Sharpe details how essentialism is expressed in the foundational documents of Ontario midwives:

While the values embedded within the document, when viewed pragmatically, simply set ideals for practice, they also tend to support the culture of essentialism within the midwifery community by making certain assumptions about the meaning of midwifery care, the women who seek midwifery care and the nature of the woman-midwife relationship…

But those beliefs and assumptions are not shared by a large proportion of women. Instead of acknowledging that essentialist beliefs are not held by all women, the Ontario midwives react with disdain and an unwillingess to care for women who have different beliefs.

While some midwives interviewed stated that they were delighted to be able to provide care for the more diverse group of women seeking midwifery care … they nevertheless noted that they remained wary of those who do not overtly behave in ways that correspond to Ontario midwifery’s stated values and philosophies… Some Ontario midwives indicated that they felt there are “ideal” or “peak” midwifery clients and that certain women are therefore particularly “deserving” of midwifery…

As midwife Vicki Van Wagner explains:

There is a real tension in the midwifery community between narrow essentialist views of women, midwives and birth, connected with the lure of the “natural” and other concepts such as choice and diversity… In a countercultural movement such as midwifery, the need for strength to combat outer forces can create narrow views, dogmatism and a fear of diversity…

Sociologist Helen Lenskyj notes:

It does not serve women’s interests well for midwifery supporters to essentialize women as either mothers or midwives… Where does this leave the non-conforming mother who does not view the midwife as her best friend … One [also] needs to consider the messages that [such] rhetoric convey[s] to a woman who has no … regrets about her conventional medicalized birth experience. Is she less female/ feminine/ feminist because she does not … reflect on [her] birth experiences with feelings of anger, regret, mourning and loss?

Ultimately:

Ontario’s model of midwifery care reflects the essentialist tendencies of the feminist movements of the 1970s and 1980s that led to the legislation of midwifery in Ontario… The essentialist tendencies revealed by midwives and women in Sharpe’s study tend to pose dilemmas for midwives in the manner in which care is provided, the manner in which women are selected for care and the ways in which the philosophy of midwifery care is upheld.

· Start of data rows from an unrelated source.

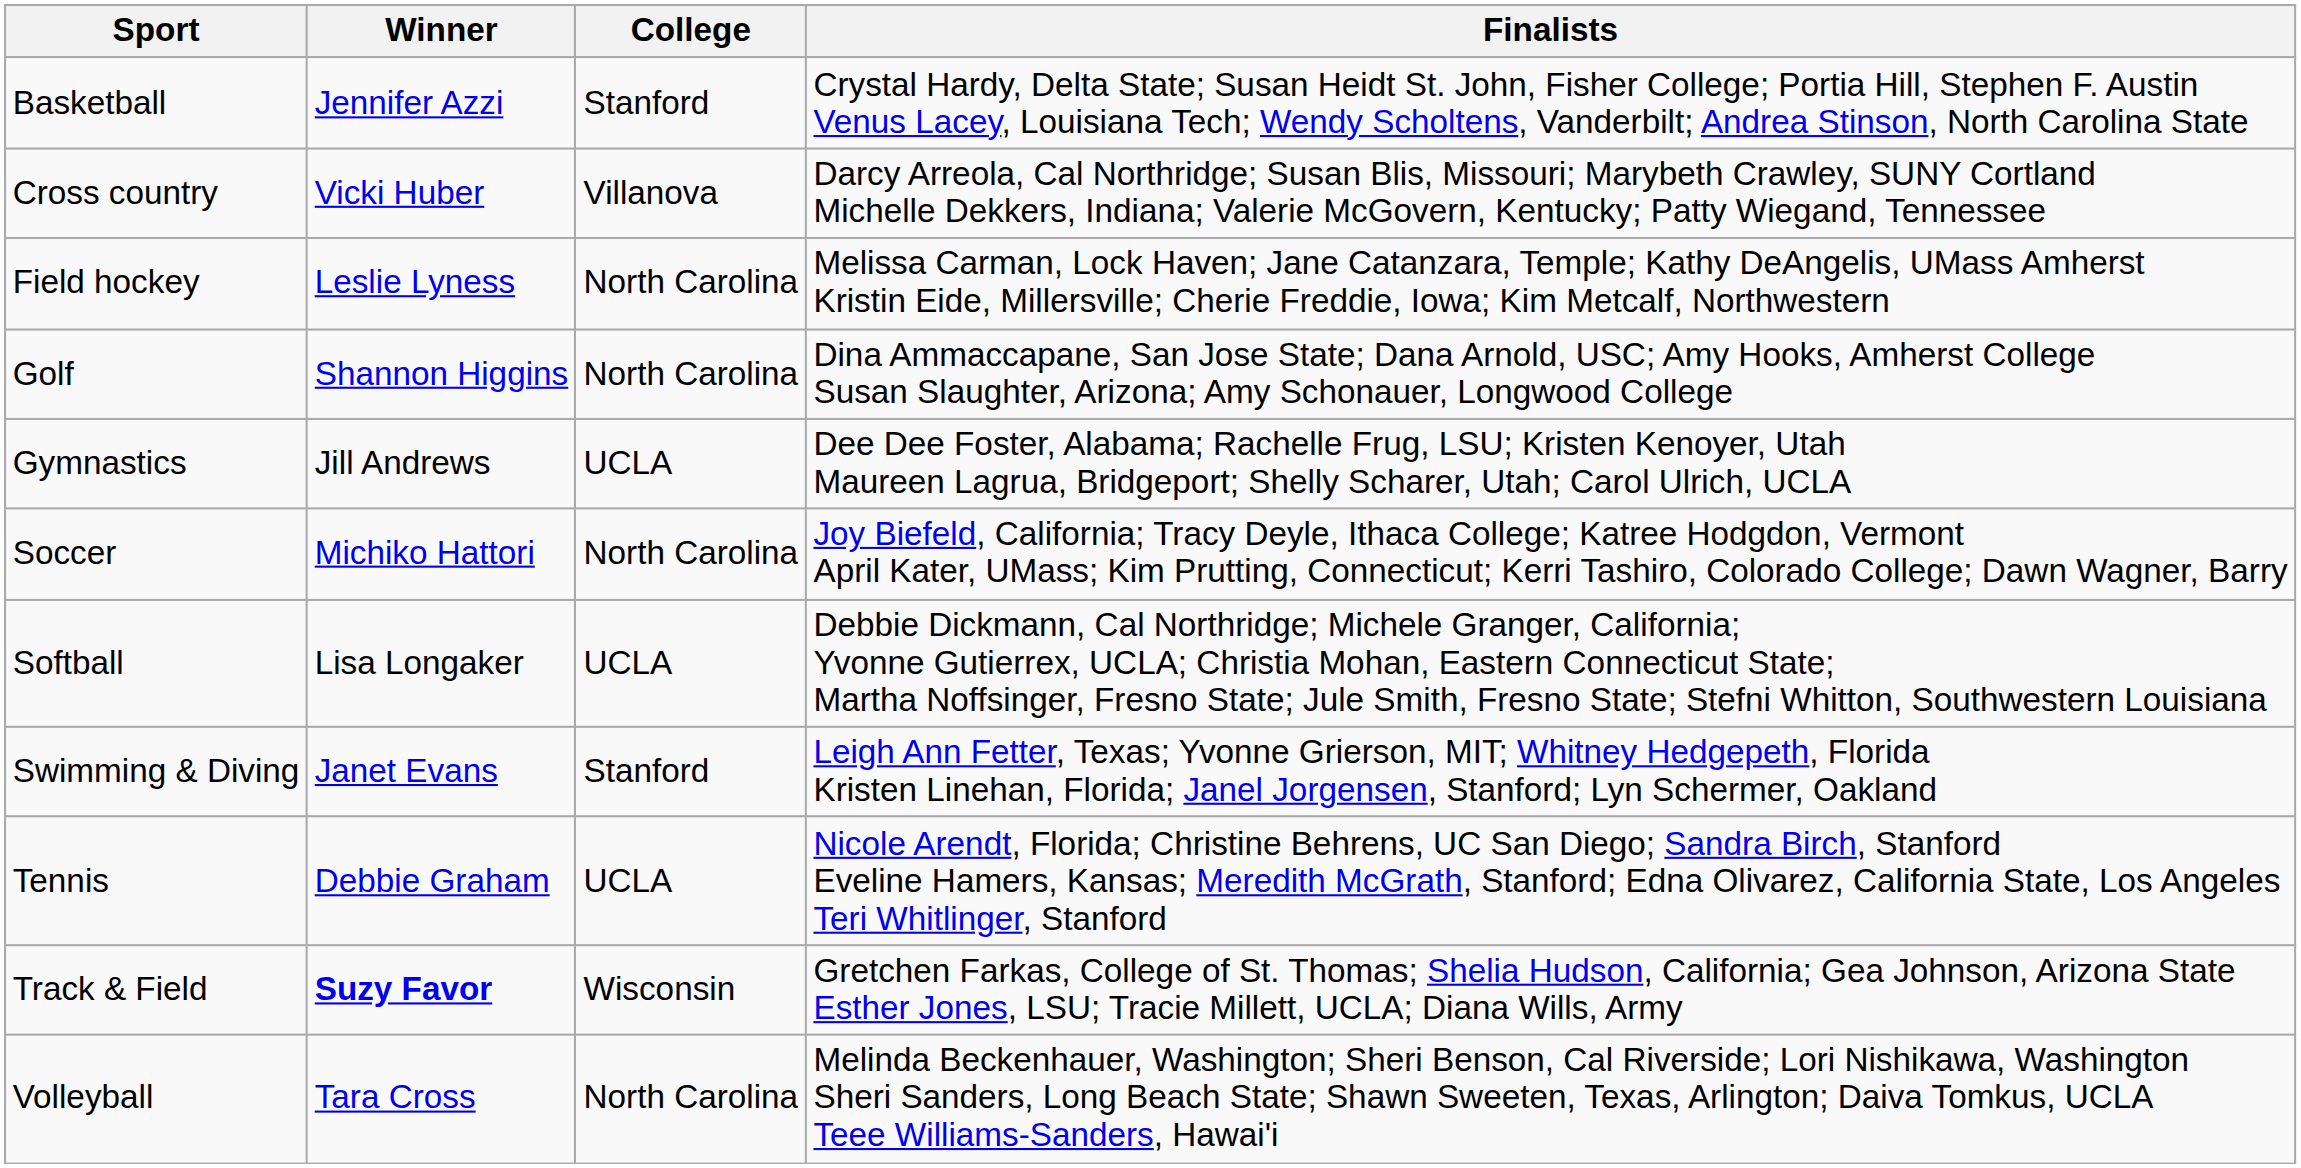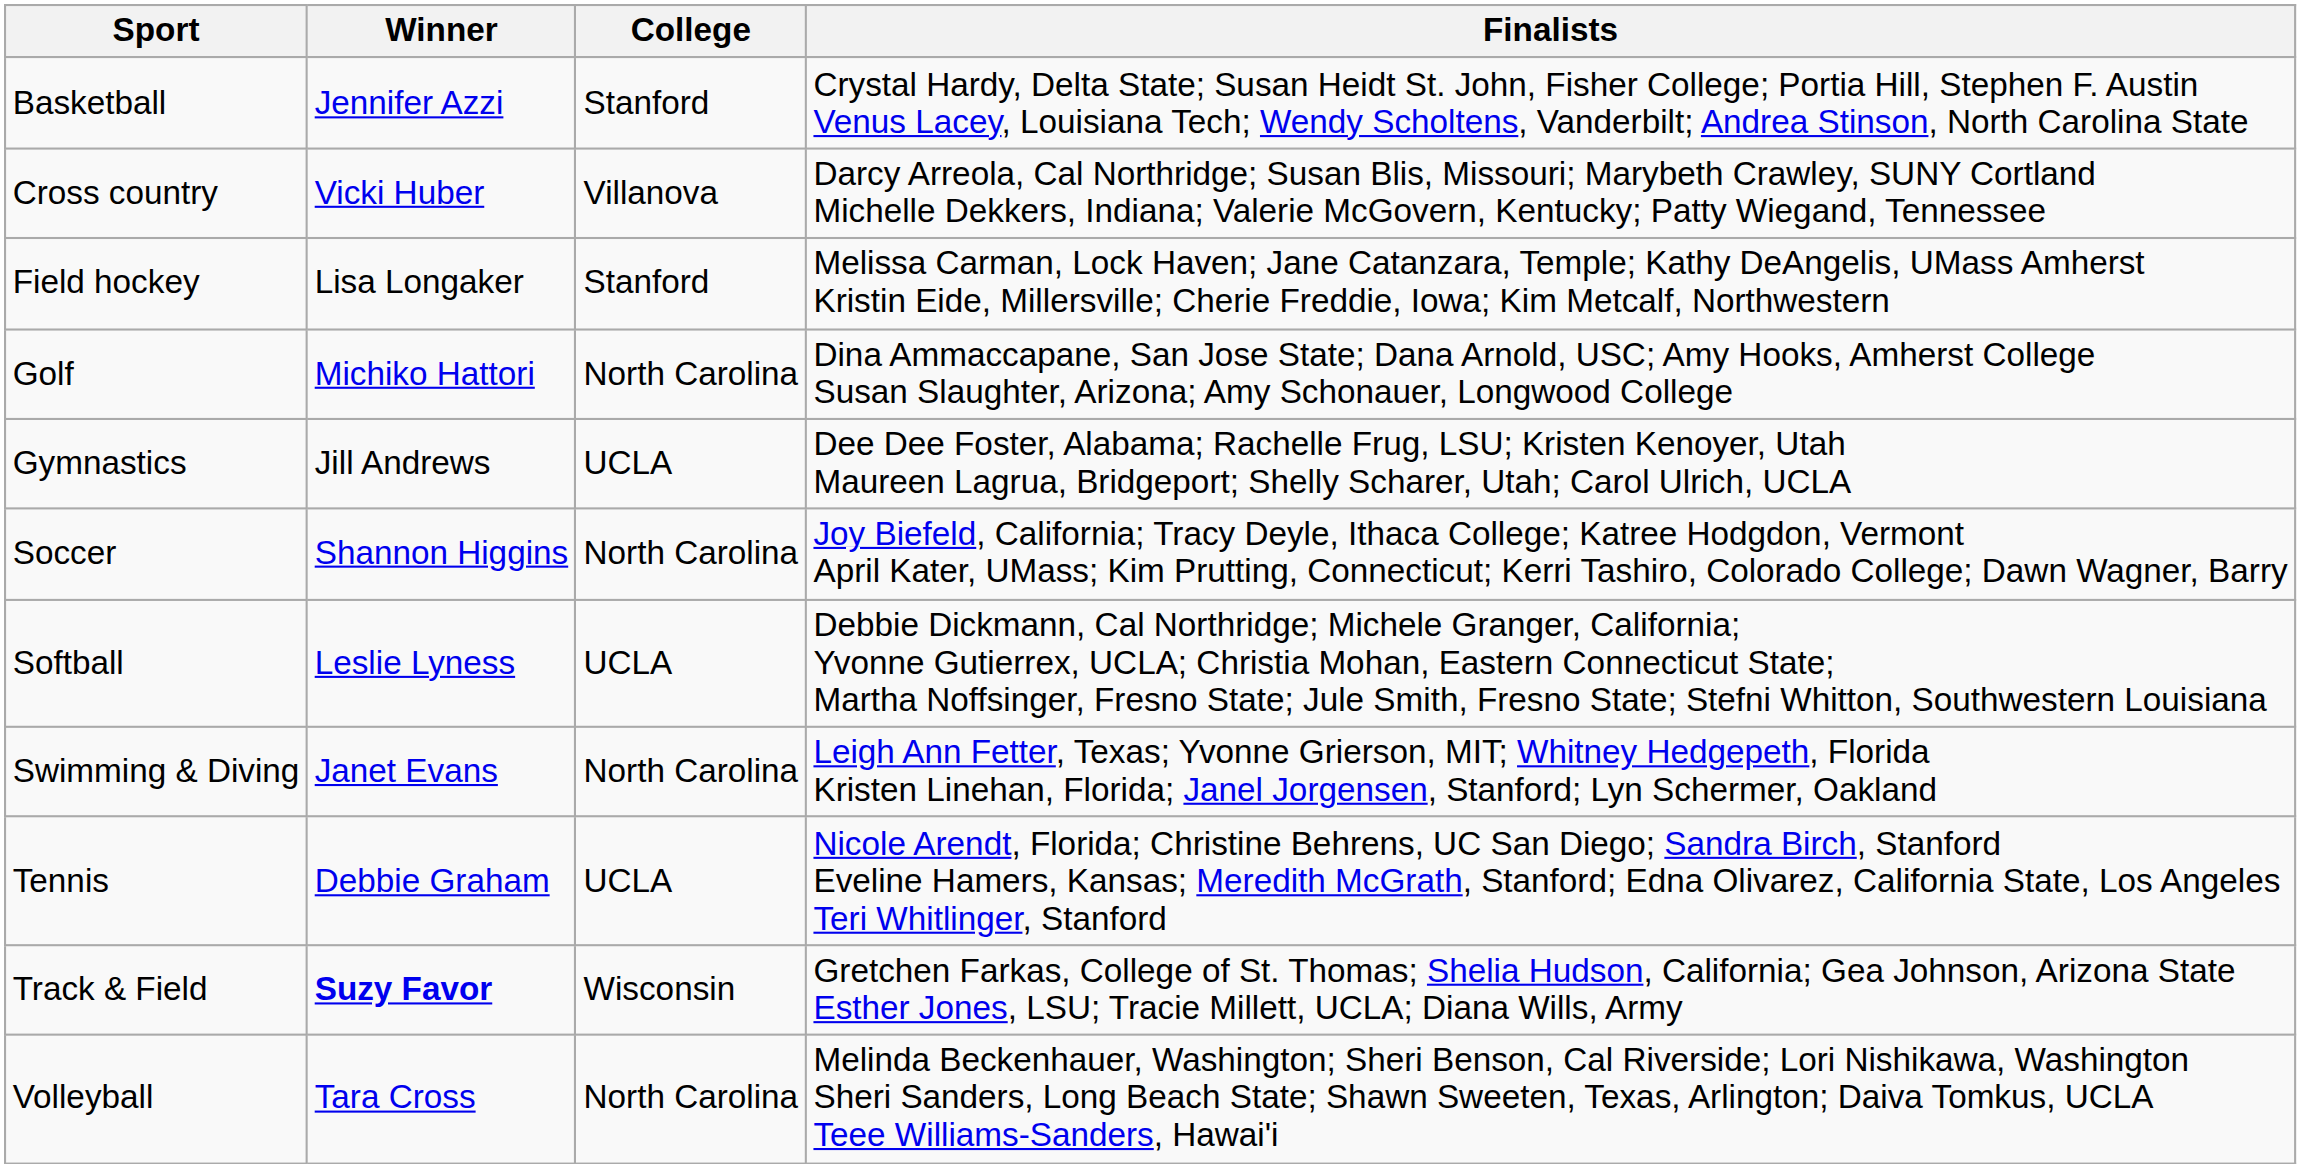Field hockey | Winner: Leslie Lyness -> Lisa Longaker
Field hockey | College: North Carolina -> Stanford
Golf | Winner: Shannon Higgins -> Michiko Hattori
Soccer | Winner: Michiko Hattori -> Shannon Higgins
Softball | Winner: Lisa Longaker -> Leslie Lyness
Swimming & Diving | College: Stanford -> North Carolina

Helen Lenskyj offers midwives advice that they should take to heart:

It is not productive for midwifery’s advocates to cling to exclusory or essentialist notions of woman and midwife. Rather, it is important to respect the feminist principle of choice … and to allow for diversity and difference among women, both midwives and clients.

What I find most intriguing about the views expressed in this paper is that they highlight the fact that midwifery has become obsessed with the feelings of midwives to the detriment of patients. It suits certain midwives and virtually all midwifery theorists to claim that “the natural” represents the pure essence of what women should want and how women should behave.

The profession of midwifery has been led astray from the values that have preserved midwifery across time, place and cultures. Those values were to minimize the risk of death to baby and mother by observing the ways that treatments and preventive measures could improve outcome. In contrast, contemporary midwifery often seems devoted to a stylized piece of performance art where the process is viewed as more important than the outcome. It is ironic that a profession that proposed in the mid-twentieth century to offer women more choices has devolved into a profession that insists that only one choice is acceptable.

A version of this piece first appeared in December 2010.